Out-of-Court Settlement: If the parties decide to settle out of court, the court clerk must be notified.
When Payment is Received: When the judgment has been satisfied, the receiving party must send written notice to the court that the judgment has been satisfied.
Cross-Claims, Counterclaims, and Third-Party Claims: The defendant may file a counterclaim against the plaintiff. The defendant is responsible for paying the filing fee for this service.
What happens if a defendant has filed bankruptcy? If the plaintiff has filed a claim against the defendant and the plaintiff is aware that the claim is listed as a debt in a bankruptcy proceeding, federal law prohibits the plaintiff from pursuing the claim in small claims court.
Common Forms used in Small Claims Court:
Return of Summons
Abstract of Judgment
Other information concerning the Small Claims Court procedure in Louisiana may be acquired by contacting the following agencies:
Capital Area Legal Services Corp.
200 N. 3rd Street
Baton Rouge, LA 70801
Phone (225) 387-5173
Consumer Credit Counseling Services
615 Chevelle Ct.
Baton Rouge, LA 70806
Phone (225) 923-2227
Lawyer Referral Service
850 North Boulevard
Baton Rouge, LA 70802
Phone (225) 344-9926
Small Claims support glossary:
agent – a person or party acting legally on behalf of another person, party or corporation.
arbitrator – a licensed attorney who resolves disputes between parties.
defendant – the party or person who is being sued.
domiciliary service – when the properly addressed certified mail return receipt reply form is signed at the residence by someone other than the defendant, then service shall be considered as domiciliary service.

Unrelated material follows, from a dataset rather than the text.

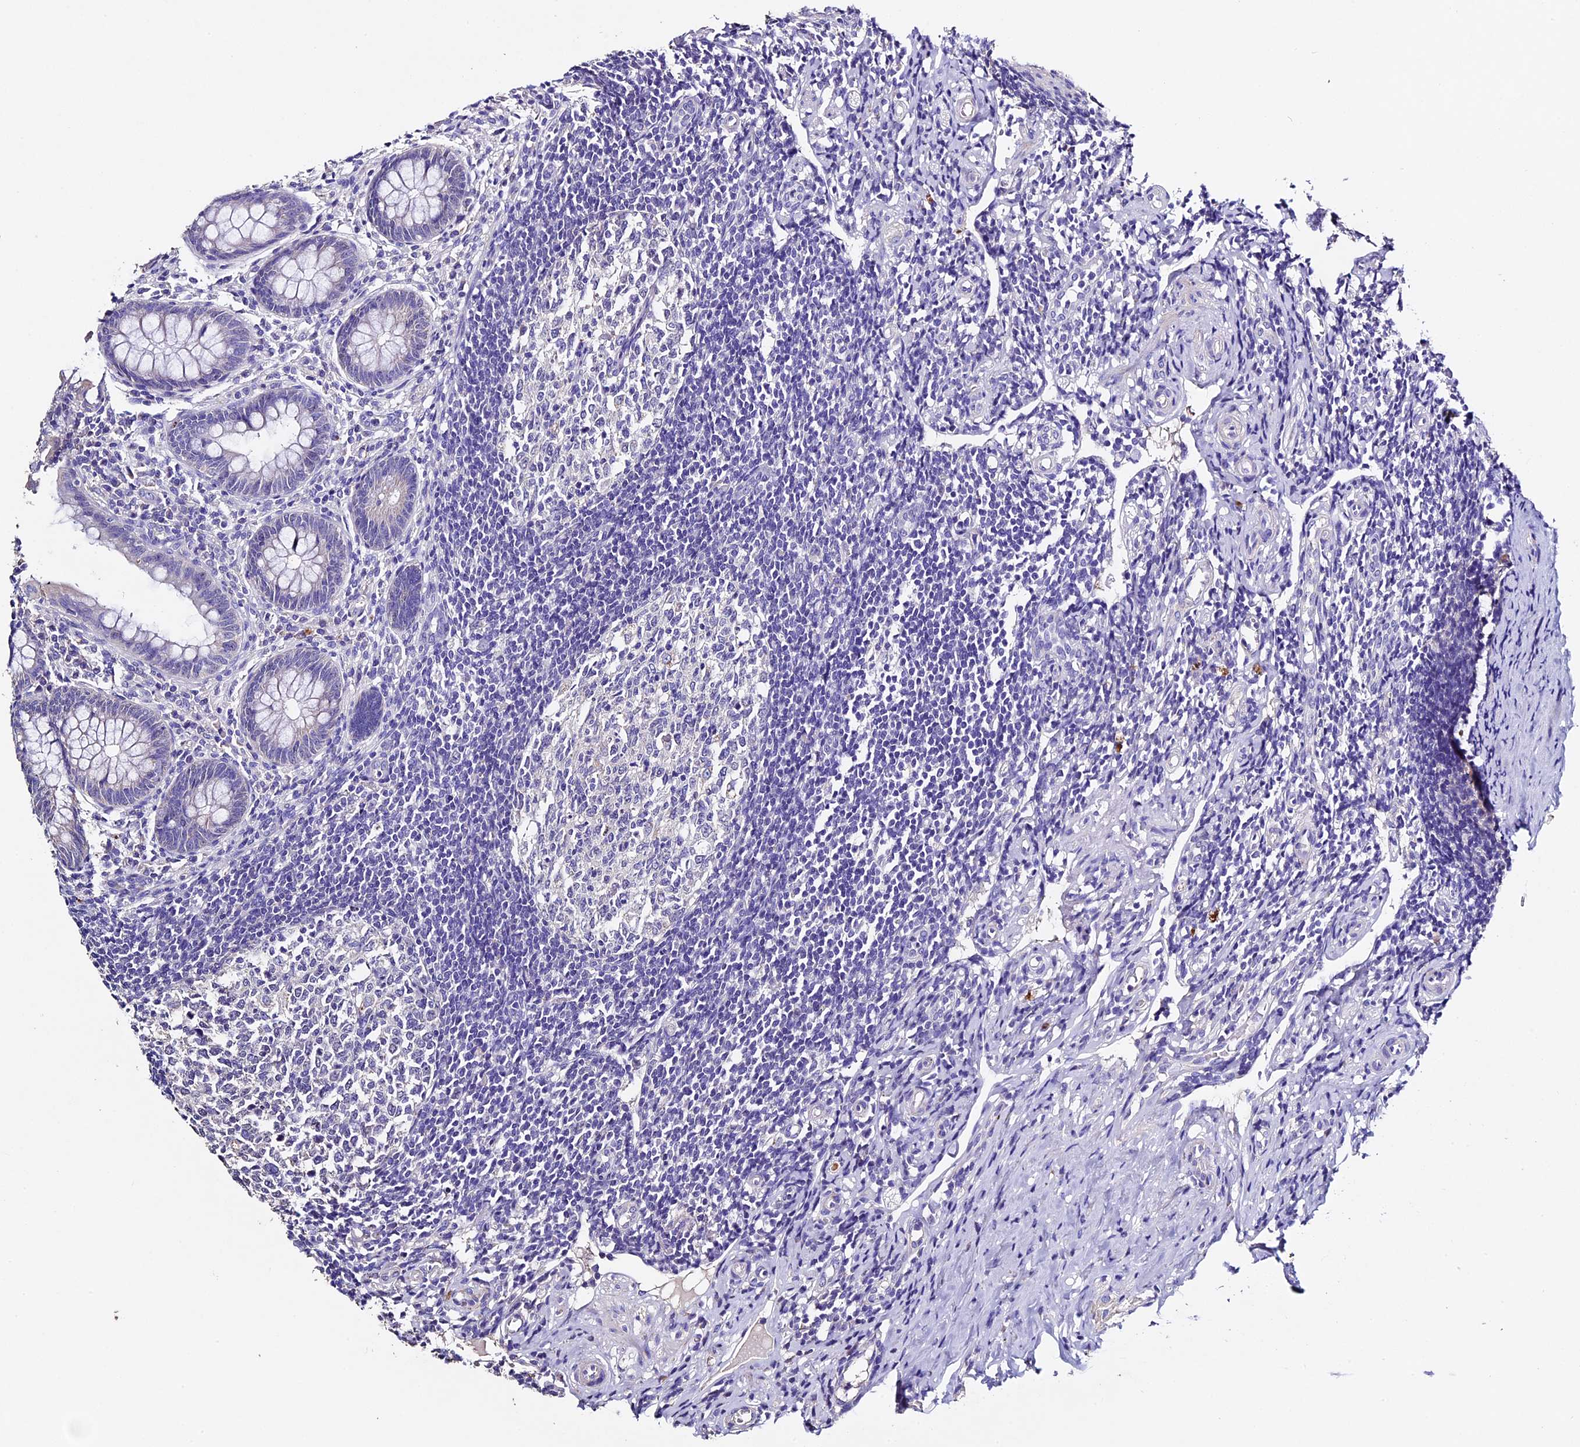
{"staining": {"intensity": "moderate", "quantity": "<25%", "location": "cytoplasmic/membranous"}, "tissue": "appendix", "cell_type": "Glandular cells", "image_type": "normal", "snomed": [{"axis": "morphology", "description": "Normal tissue, NOS"}, {"axis": "topography", "description": "Appendix"}], "caption": "Appendix stained with immunohistochemistry (IHC) displays moderate cytoplasmic/membranous staining in about <25% of glandular cells.", "gene": "FBXW9", "patient": {"sex": "female", "age": 33}}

garnishee – defendant’s employer or someone who has money or property in his possession belonging to defendant, such as a bank where defendant has funds.

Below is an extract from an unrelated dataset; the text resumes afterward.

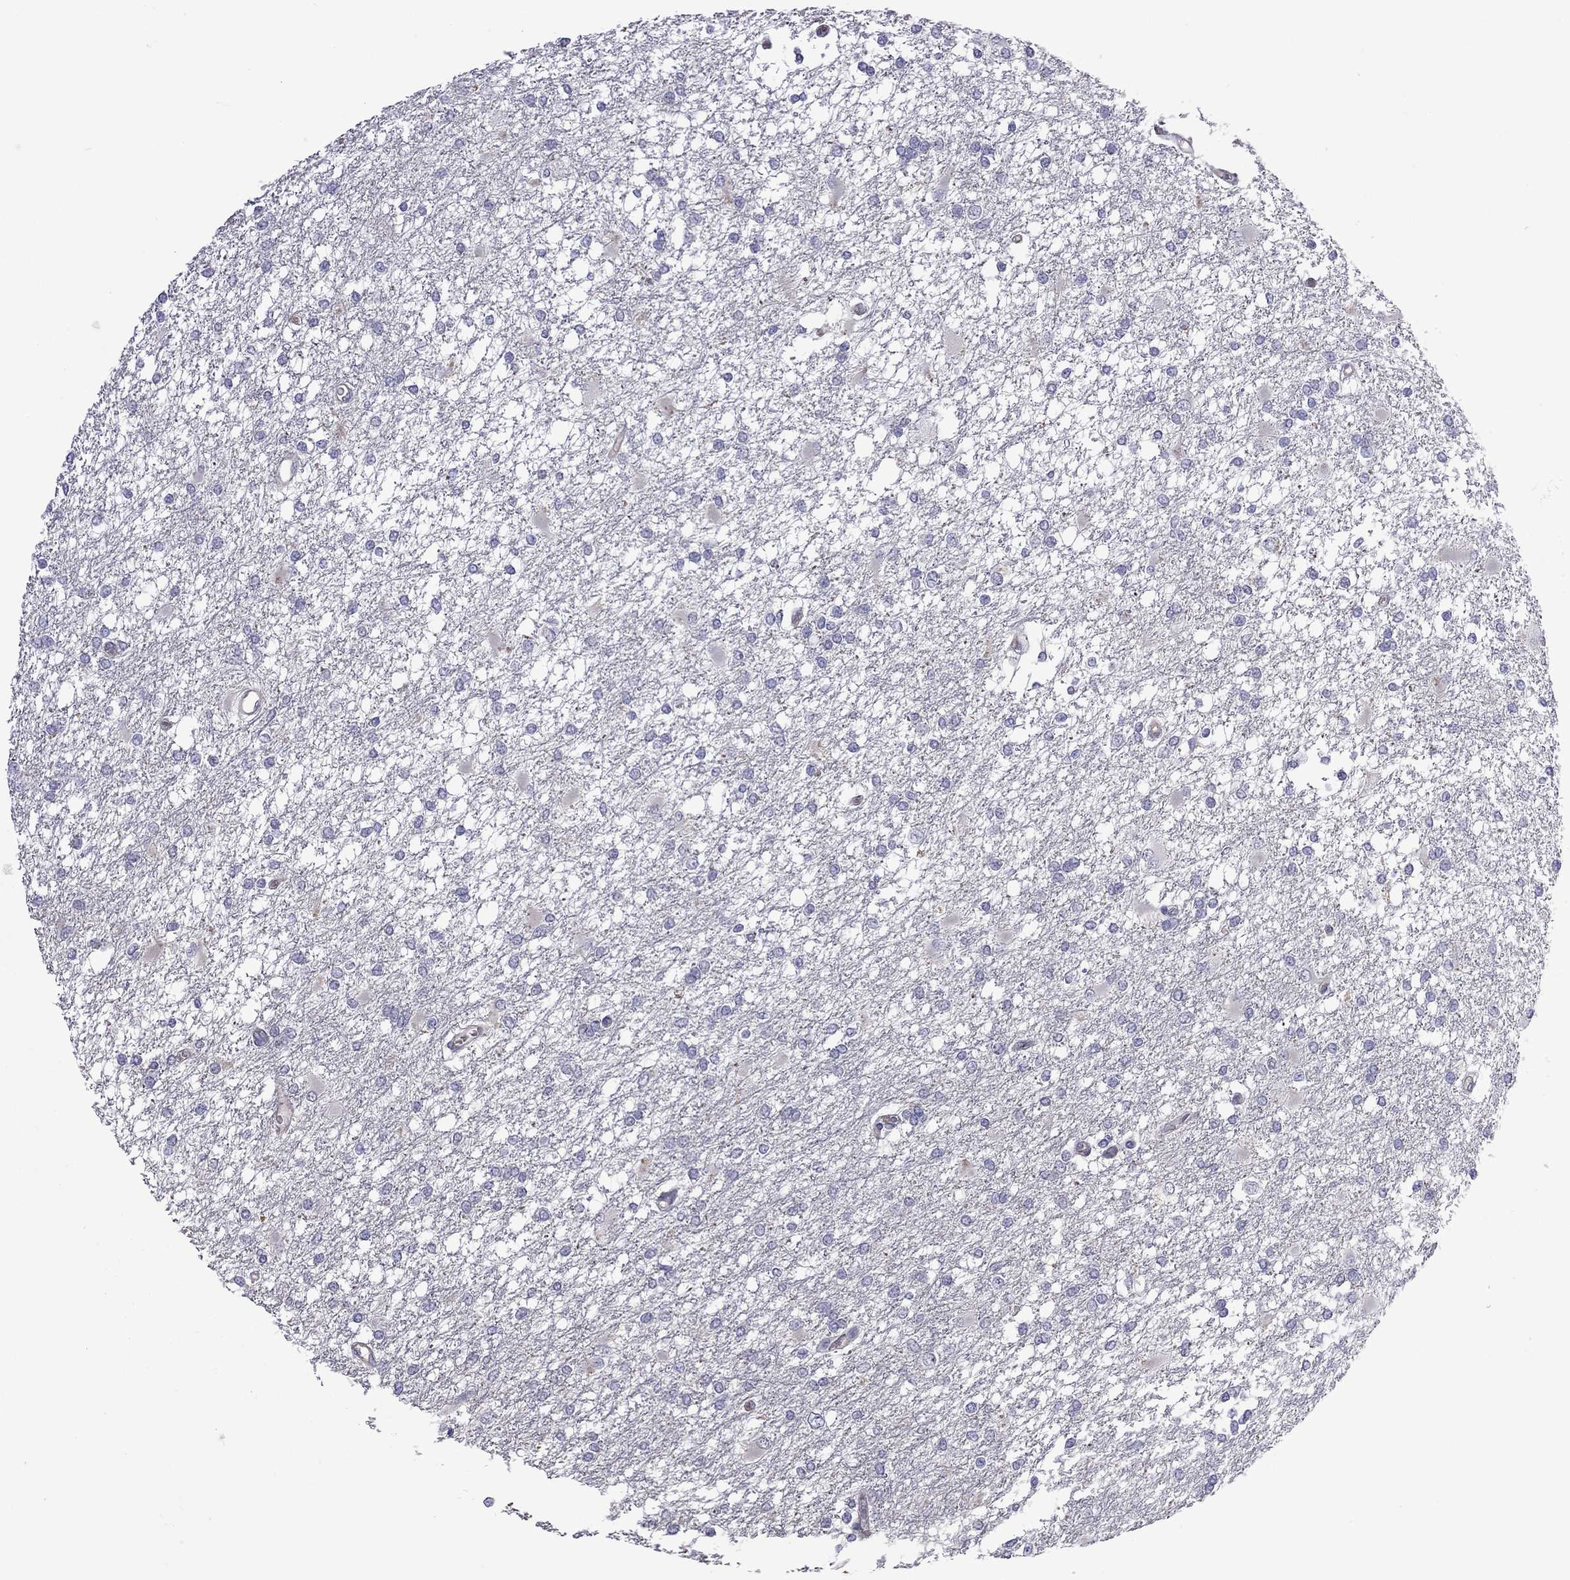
{"staining": {"intensity": "negative", "quantity": "none", "location": "none"}, "tissue": "glioma", "cell_type": "Tumor cells", "image_type": "cancer", "snomed": [{"axis": "morphology", "description": "Glioma, malignant, High grade"}, {"axis": "topography", "description": "Cerebral cortex"}], "caption": "The photomicrograph exhibits no staining of tumor cells in malignant high-grade glioma.", "gene": "FEZ1", "patient": {"sex": "male", "age": 79}}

incorporated – formed into a legal corporation under applicable state law.
jurisdiction – is the legal power and authority of a court to hear and determine an action and to grant parties the relief to which they may be entitled.
personal service – when the properly addressed certified mail return receipt reply form is signed by the addressee/defendant, then service shall be considered as personal service.
plaintiff – the party who is filing suit against another party.
service of process – the act of presenting a copy of a legal document such as a Statement of Claim and Citation to a party by a duly authorized court officer, thereby putting the receiving party on legal notice of the action.
suit number – the number assigned to your law suit at the time of its filing by the Clerk of Court. (Any correspondence or other inquiry about your case should contain this number.)
tendered – when a properly addressed certified mail return receipt reply form is returned and marked “refused” or “unclaimed” by the addressee, then service of process is regarded as tendered and shall be considered as domiciliary service.
venue – as opposed to jurisdiction, is merely the parish or city (physical location) in which an action or proceeding may be properly brought and tried. It relates to the geographical location where a case maybe tried.
1. Does claim fall within jurisdiction of Small Claims Division?
2. Are you suing the proper party defendant?
3. Do you have the defendant’s proper legal name(s) and address(es)?
4. Did you fill out a complete statement of why you are suing? Include amount of money you seek to recover, date and locations related to your claim.
5. Did you include copies of written evidence with your Statement of Claim and Citation?
6. Did you state a complete name, address, phone number and signature?
7. Did you familiarize yourself with this guide?
1. Do you want to contact an attorney?
2. Do you wish to transfer the case to the regular docket? Must file request within 10 days.
3. Do you wish to contest claim? Must file written answer within ten (10) days or anytime prior to a default judgment being signed. In your answer, consider:
Is this the proper court?
Has debt been discharged in bankruptcy?
Was there negligence on part of the plaintiff?
Has there been a compromise or payment?
Was there fraud, illegality, error, or mistake present?
Is the plaintiff seeking excessive damages?
4. Do you wish to “counterclaim” against the plaintiff?
The appropriate statutes range from Title 13 Section 5200 – Title 13 Section 5213.